> _REQUIRED ACTION_
In the passage on drawing instruction, transcribe the portion that begins at the words "The value of" and stops after the words "Monthly, September, 1894.".

> _DOCUMENT SEGMENT_
==================================================

The drawing in itself is of no consequence except as it stands for the record of an exploration and discovery.The teacher, to succeed, must be able at a glance to determine whether the child is recording concept or percept.

The result of training the child to explore, discover, and record is shown by the dotted line beginning at the eleventh year on line 2 of large chart, ending at fourteenth year (No. 30). This line is the history of a parochial school. The pupils had thirty minutes' exercise a week for about thirty weeks a year up to the first circle, from then on one hour a week for about thirty-five weeks a year. The average rate of increase in power of observation equals maintaining the average rate from the ninth to the tenth year, to the fourteenth; twenty per cent above the average of their age, ten per cent above the adult average. The line beginning in a circle at the sixteenth year, ending at nineteenth year at No. 19, is the history of a high-school class under the same drawing teacher as the above described. They received four times the training (one hundred and eighty hours a year) given the parochial school, and made, as the chart shows, exactly the same increase in two years that the former compassed in eighteen months. All the lines between these two are of classes trained by the same drawing teacher and the same method; the numbers in which they terminate indicate the number of pupils of which the circle is the center.

Is it not possible that between the lines 30 and 19 we may read the record of the atrophy suffered because of too much instructing, by putting the child in possession of facts instead of faculties, described by Dr. H. E. Armstrong, F. R. S., and in the article[1] in which he also writes: "In the future all subjects must be taught scientifically at school, in order to inculcate those habits of mind which are termed scientific habits; the teaching of scientific methods—not the mere shibboleths of some branch of natural science"?

We see by the chart that the class that began to study drawing as a science at eleven, at twelve and a half had reached seventy-seven per cent, three and a half years in advance of the later class; they reached eighty-five per cent four years in advance of the (31) boys of the high-school class, and that at an expenditure of one fourth the time.

The value of this training is necessarily a matter of opinion. The regular teachers of the classes shown on the chart at positions 29, 28, 33, 51, 39, 44, estimate that the one hour per week exercise in drawing as a science study, by the reduction of time required for a certain subject, makes the class of fourteen years


  1. Popular Science Monthly, September, 1894.

==================================================

> _DATA PROVIDED_
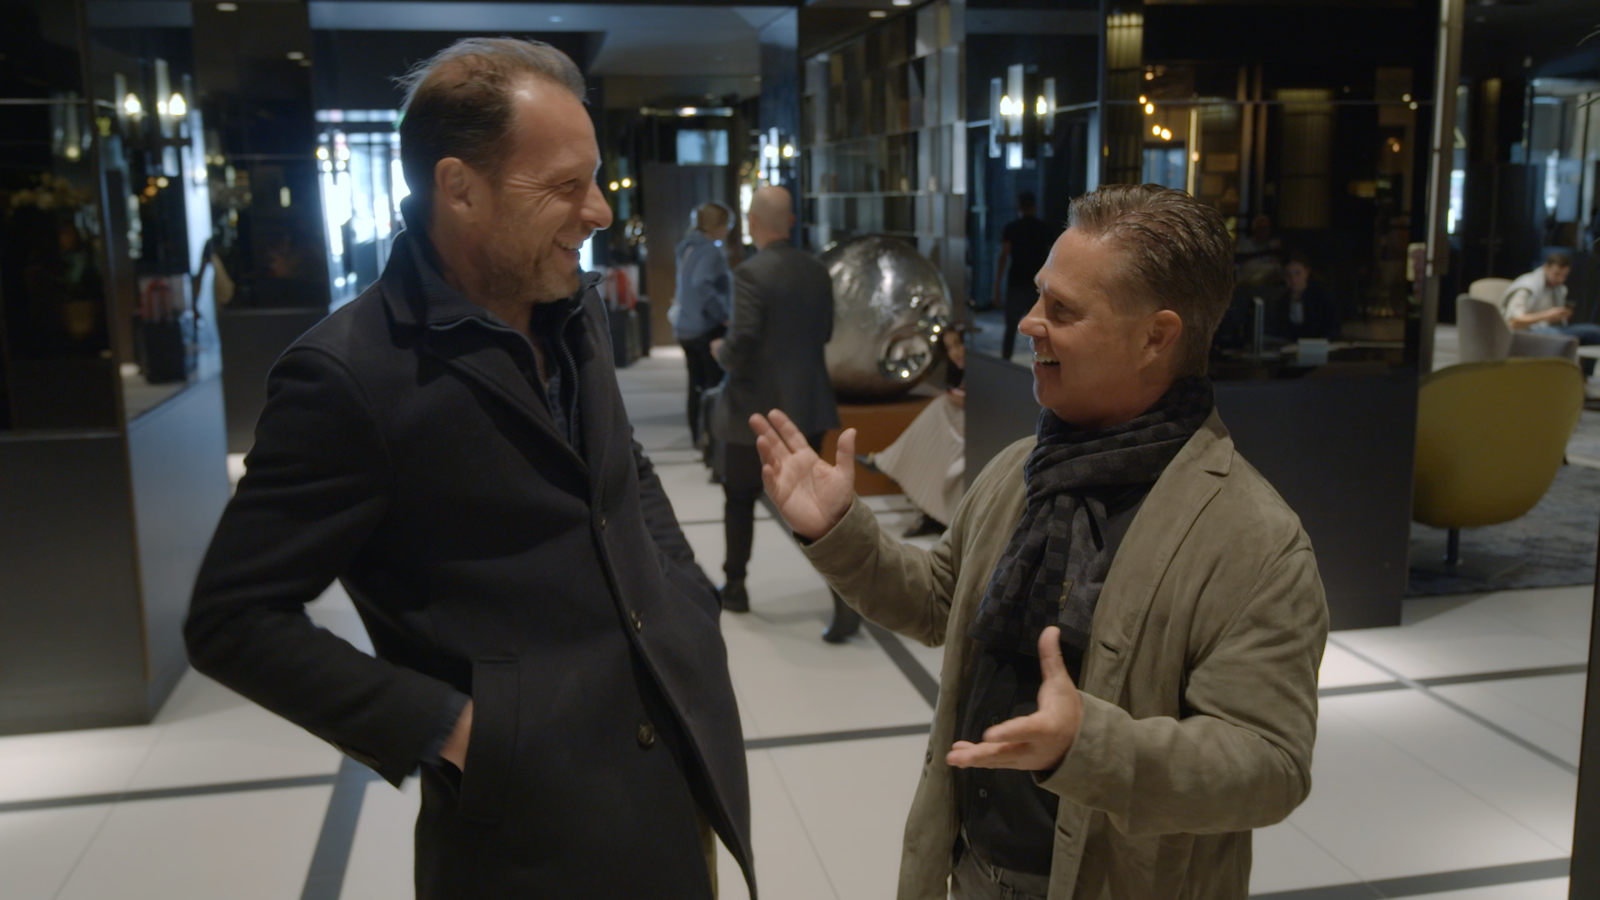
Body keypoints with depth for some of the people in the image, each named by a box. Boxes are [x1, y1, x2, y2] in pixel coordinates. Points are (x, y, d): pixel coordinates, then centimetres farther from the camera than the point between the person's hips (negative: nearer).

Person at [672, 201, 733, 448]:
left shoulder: (688, 248, 14)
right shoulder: (710, 251, -15)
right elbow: (701, 284, -29)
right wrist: (723, 316, -21)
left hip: (685, 328, 9)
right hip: (707, 327, -9)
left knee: (697, 385, 14)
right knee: (717, 384, -2)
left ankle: (697, 435, 19)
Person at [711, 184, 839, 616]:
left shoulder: (750, 273, -17)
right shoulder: (817, 271, 2)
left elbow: (742, 343, -22)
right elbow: (824, 332, 10)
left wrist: (720, 351, -2)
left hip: (756, 406, -5)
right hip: (807, 403, 5)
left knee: (740, 498, 13)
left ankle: (735, 587, 23)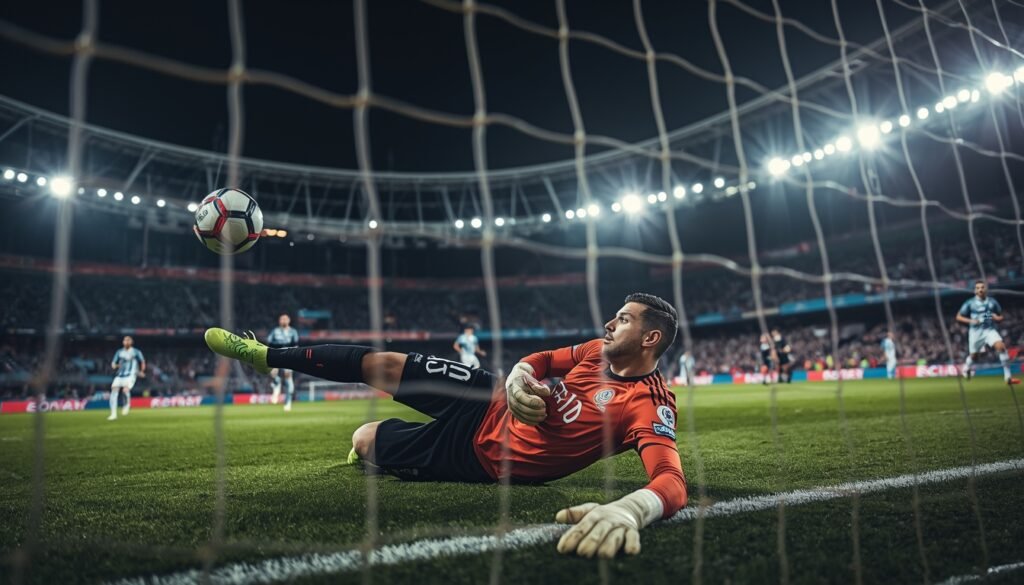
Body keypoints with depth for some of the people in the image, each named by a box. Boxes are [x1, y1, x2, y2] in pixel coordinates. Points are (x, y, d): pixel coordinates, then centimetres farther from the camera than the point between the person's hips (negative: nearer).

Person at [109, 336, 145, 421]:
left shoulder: (136, 352, 3)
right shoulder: (119, 352, 11)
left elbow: (142, 361, 13)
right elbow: (113, 363, 13)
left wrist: (142, 371, 9)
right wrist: (114, 365, -8)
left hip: (130, 375, -4)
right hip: (120, 375, 4)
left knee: (125, 390, -28)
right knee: (113, 389, -11)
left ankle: (127, 404, 4)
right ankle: (113, 414, -4)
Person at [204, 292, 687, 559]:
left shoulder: (650, 406, -26)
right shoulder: (601, 351, -3)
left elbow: (672, 480, -42)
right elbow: (536, 360, 8)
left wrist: (627, 511, -65)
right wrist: (517, 380, -17)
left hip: (482, 452, -5)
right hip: (491, 400, 6)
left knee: (363, 439, 3)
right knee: (377, 363, 6)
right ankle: (266, 356, 31)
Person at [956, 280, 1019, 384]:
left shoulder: (993, 302, 5)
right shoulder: (970, 303, -1)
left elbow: (1001, 318, 14)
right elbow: (958, 317, 2)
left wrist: (997, 318, -10)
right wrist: (971, 321, -14)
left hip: (990, 330, 1)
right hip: (976, 331, -1)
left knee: (1001, 346, -24)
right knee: (973, 355, 7)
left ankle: (1008, 376, -19)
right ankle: (967, 368, 45)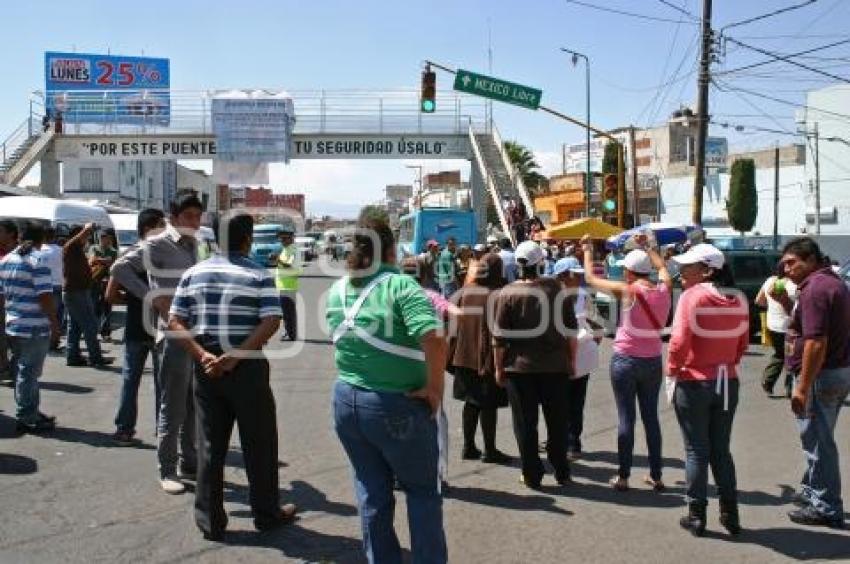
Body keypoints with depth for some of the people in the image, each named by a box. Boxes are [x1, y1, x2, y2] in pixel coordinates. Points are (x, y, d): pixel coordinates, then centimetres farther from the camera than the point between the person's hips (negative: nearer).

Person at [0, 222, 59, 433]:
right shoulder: (38, 261, -14)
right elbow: (45, 297, -19)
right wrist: (55, 322, -10)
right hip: (35, 328, -8)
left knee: (21, 372, 17)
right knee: (29, 374, 0)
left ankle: (30, 413, 28)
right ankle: (26, 419, 7)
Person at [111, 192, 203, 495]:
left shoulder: (194, 245, 13)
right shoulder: (158, 245, -9)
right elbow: (120, 268, -18)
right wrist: (153, 296, -23)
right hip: (174, 337, -7)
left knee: (194, 406, 14)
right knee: (173, 408, 0)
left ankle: (189, 463, 26)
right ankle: (167, 470, 12)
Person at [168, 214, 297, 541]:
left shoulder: (194, 273, 5)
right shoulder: (258, 275, -6)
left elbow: (175, 322, -1)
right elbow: (271, 322, -18)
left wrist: (202, 356, -10)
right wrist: (236, 356, -18)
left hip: (206, 369, 4)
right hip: (247, 368, -4)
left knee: (209, 446, 11)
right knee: (258, 444, 10)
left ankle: (210, 521, 19)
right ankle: (267, 514, 23)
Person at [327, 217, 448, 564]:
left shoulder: (336, 291, 3)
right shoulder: (400, 285, -16)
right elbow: (434, 340, -29)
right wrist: (434, 386, -17)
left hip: (346, 399, 5)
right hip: (396, 405, -5)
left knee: (371, 491, 18)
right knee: (422, 490, 15)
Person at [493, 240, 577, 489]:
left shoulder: (508, 293, -7)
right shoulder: (558, 290, -1)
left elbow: (500, 337, -7)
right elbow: (570, 331, 2)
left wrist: (499, 368, 2)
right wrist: (571, 361, 12)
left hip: (520, 368, -2)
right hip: (556, 367, 2)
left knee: (526, 423, 8)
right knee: (557, 422, 14)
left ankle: (532, 475, 13)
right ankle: (561, 472, 23)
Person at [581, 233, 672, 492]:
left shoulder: (628, 291, -14)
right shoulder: (664, 289, -2)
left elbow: (591, 278, -3)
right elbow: (662, 267, 23)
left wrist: (587, 250, 12)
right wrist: (646, 246, 35)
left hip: (626, 361, -4)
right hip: (653, 361, 5)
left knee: (626, 418, 2)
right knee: (651, 417, 13)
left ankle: (623, 477, 8)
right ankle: (656, 476, 20)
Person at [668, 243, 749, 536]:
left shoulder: (692, 296, -15)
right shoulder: (738, 300, 2)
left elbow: (679, 341, -20)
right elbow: (743, 343, 8)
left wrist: (672, 369, -5)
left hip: (694, 383, -5)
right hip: (728, 382, 5)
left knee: (696, 451, 6)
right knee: (721, 449, 17)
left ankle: (696, 515, 13)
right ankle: (730, 514, 21)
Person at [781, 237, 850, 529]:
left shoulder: (815, 288, -19)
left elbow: (816, 343, -25)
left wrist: (803, 386, -23)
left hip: (820, 375, -10)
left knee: (818, 442, 1)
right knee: (818, 439, 21)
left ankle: (826, 509, 12)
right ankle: (812, 492, 35)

==================================================

> _SOLVED PROBLEM_
The value of this training is necessarily a matter of opinion. The regular teachers of the classes shown on the chart at positions 29, 28, 33, 51, 39, 44, estimate that the one hour per week exercise in drawing as a science study, by the reduction of time required for a certain subject, makes the class of fourteen years


  1. Popular Science Monthly, September, 1894.